▸ Extracted text
Start of Block

How to Diagnose and Optimize a Slow MySQL Join Query: From Explain to Indexes
This article walks through a real-world slow‑SQL case, explains the inner workings of Join and Order‑by algorithms, demonstrates using EXPLAIN and optimizer_trace to trace execution, and shows how adding indexes and choosing the right join method can dramatically improve MySQL query performance.
Background
Slow SQL queries degrade user experience and can even crash servers. The author discovered an online query that took minutes to run. The original statement (simplified) is:
select t1.*, t2.x from t_table1 t1 left join t_table2 t2 on t1.a = t2.a order by t1.c desc;The involved tables have the following structures (simplified):
CREATE TABLE `t_table1` (
`id` bigint(20) unsigned NOT NULL AUTO_INCREMENT COMMENT 'primary key',
`a` varchar(64) NOT NULL,
`b` varchar(64) NOT NULL,
`c` varchar(20) NOT NULL,
PRIMARY KEY (`id`),
KEY `idx_a` (`a`)
) ENGINE=InnoDB DEFAULT CHARSET=utf8mb4;
CREATE TABLE `t_table2` (
`id` bigint(20) unsigned NOT NULL AUTO_INCREMENT COMMENT 'primary key',
`a` varchar(64) NOT NULL,
`x` varchar(64) NOT NULL,
`y` varchar(20) NOT NULL,
PRIMARY KEY (`id`)

End of Block

▸ Problems to work on
**A.** Rewrite the paragraph of the article on the slow MySQL join query that begins "This article walks through" as a short bulleted list that keeps its main facts.
**B.** Carry on the article about the slow MySQL join query, starting right after its last line.

▸ Data to examine
Start of Block

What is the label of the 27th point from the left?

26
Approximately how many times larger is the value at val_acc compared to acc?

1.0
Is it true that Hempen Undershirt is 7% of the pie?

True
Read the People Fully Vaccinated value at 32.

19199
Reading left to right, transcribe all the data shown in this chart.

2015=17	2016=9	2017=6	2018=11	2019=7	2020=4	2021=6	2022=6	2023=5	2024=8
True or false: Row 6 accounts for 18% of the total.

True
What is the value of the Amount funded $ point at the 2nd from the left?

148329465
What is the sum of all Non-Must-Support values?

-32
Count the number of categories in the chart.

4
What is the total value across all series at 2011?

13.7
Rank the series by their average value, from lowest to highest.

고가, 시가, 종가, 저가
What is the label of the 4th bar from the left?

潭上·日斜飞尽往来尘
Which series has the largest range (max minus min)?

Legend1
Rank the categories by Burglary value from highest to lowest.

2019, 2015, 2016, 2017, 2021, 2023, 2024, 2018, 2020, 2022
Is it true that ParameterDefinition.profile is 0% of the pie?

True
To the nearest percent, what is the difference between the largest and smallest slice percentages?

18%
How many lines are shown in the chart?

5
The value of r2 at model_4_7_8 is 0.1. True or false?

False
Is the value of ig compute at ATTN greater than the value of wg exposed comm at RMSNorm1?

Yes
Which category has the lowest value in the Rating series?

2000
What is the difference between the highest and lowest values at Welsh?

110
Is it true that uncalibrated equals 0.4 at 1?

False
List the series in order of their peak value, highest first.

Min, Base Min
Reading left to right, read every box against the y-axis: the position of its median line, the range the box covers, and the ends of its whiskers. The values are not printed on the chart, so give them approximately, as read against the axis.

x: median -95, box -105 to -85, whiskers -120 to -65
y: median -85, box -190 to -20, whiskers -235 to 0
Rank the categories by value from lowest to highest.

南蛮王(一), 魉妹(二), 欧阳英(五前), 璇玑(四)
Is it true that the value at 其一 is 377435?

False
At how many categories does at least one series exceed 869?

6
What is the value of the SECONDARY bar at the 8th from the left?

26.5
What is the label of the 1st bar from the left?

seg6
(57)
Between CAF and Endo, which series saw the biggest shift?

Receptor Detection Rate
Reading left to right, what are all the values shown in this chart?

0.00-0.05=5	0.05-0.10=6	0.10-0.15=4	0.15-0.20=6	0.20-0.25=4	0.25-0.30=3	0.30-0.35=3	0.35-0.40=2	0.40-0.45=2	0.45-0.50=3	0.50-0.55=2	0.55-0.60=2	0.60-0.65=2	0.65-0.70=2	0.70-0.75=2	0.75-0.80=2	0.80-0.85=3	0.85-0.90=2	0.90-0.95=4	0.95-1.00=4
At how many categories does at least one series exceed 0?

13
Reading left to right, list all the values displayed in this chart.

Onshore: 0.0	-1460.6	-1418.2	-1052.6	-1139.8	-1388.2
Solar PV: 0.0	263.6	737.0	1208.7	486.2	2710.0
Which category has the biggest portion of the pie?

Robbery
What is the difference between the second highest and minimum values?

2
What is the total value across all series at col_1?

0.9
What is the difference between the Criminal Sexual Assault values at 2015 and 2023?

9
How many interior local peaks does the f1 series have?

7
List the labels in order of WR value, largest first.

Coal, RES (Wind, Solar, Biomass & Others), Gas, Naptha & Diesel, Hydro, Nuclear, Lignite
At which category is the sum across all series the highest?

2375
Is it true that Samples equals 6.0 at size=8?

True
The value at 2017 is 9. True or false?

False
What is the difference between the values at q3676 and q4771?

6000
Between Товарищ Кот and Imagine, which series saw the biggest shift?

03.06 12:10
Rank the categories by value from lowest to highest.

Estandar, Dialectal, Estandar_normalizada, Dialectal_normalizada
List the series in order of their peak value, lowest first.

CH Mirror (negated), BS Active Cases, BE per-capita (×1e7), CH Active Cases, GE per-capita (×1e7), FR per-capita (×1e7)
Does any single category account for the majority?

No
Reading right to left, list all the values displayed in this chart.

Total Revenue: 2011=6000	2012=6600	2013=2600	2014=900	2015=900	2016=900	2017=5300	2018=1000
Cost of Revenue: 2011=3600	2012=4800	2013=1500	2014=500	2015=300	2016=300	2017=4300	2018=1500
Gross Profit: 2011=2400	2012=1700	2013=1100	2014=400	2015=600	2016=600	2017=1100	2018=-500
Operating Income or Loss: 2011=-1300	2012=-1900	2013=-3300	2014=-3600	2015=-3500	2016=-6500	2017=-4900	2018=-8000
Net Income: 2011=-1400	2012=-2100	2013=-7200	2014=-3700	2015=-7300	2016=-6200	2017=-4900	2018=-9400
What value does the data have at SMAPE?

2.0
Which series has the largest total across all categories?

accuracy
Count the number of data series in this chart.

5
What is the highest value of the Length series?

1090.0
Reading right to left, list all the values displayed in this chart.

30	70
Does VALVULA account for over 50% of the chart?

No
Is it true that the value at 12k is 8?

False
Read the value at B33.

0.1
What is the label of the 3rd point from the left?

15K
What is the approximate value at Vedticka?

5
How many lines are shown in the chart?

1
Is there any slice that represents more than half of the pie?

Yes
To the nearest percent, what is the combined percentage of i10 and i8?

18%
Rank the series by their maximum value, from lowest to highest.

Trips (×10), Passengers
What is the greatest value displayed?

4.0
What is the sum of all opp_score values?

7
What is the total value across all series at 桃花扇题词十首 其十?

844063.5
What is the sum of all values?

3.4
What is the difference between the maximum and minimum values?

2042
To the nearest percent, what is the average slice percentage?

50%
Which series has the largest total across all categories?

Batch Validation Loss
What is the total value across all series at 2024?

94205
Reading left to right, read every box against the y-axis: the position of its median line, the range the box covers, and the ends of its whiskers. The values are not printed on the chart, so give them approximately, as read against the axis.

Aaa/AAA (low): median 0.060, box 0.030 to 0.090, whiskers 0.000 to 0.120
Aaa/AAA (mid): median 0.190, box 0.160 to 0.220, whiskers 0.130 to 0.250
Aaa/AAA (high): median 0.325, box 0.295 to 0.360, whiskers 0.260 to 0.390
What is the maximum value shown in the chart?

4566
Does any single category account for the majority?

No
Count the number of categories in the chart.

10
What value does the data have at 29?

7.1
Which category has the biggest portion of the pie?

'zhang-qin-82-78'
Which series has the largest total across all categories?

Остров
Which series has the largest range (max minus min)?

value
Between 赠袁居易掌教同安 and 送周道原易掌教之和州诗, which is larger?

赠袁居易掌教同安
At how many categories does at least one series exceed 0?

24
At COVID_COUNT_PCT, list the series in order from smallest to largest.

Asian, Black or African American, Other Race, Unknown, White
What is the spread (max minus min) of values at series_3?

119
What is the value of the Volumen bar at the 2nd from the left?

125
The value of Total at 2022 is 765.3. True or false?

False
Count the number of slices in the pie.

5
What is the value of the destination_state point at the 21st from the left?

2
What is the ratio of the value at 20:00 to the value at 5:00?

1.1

End of Block

▸ Answer list
**A.**
- Works through a real-world slow-SQL case.
- Explains how Join and Order-by algorithms work internally.
- Shows how to trace execution with EXPLAIN and optimizer_trace.
- Shows that adding indexes and choosing the right join method can greatly improve MySQL query performance.

**B.**
) ENGINE=InnoDB DEFAULT CHARSET=utf8mb4;Key parameters: MySQL 5.6.x, t_table1 has 3,000 rows, t_table2 has 70,000 rows.
Running EXPLAIN shows both tables are scanned fully, and the plan includes
Using temporary; Using filesort; Using join buffer (Block Nested Loop). The author includes the EXPLAIN image.
Principle Exploration
Join algorithm basics
The table scanned first is the driving table ; the other is the driven table . When no semantic constraints exist, the optimizer picks the table that yields the lowest cost, usually the smaller one.
Two join algorithms are discussed:
Block Nested‑Loop Join (BNL) : The driver table is read in chunks (K rows) and stored in a join buffer; the driven table is scanned fully for each chunk. Cost ≈ m + λ·m·n (λ∈(0,1)).
Index Nested‑Loop Join (NLJ) : For each driver row, the optimizer uses an index on the driven table’s join key, turning the scan into an index lookup (≈ log₂ n). Cost ≈ m + 2·m·log₂ n.
Because the cost is dominated by the size of the driver table (m), the optimizer prefers the smaller table as driver (“small table drives large table”).
Order‑by algorithm basics
MySQL allocates a sort buffer per thread. If the buffer is insufficient, it spills to a temporary file, which is much slower. Two sorting methods are described:
Full‑field sort : All selected columns are stored and sorted.
Rowid sort : Only the sort key and primary key are stored; after sorting, the primary keys are used to fetch full rows (requires a “back‑table” lookup).
Rowid sort reduces memory usage but adds extra disk reads for the back‑table lookup.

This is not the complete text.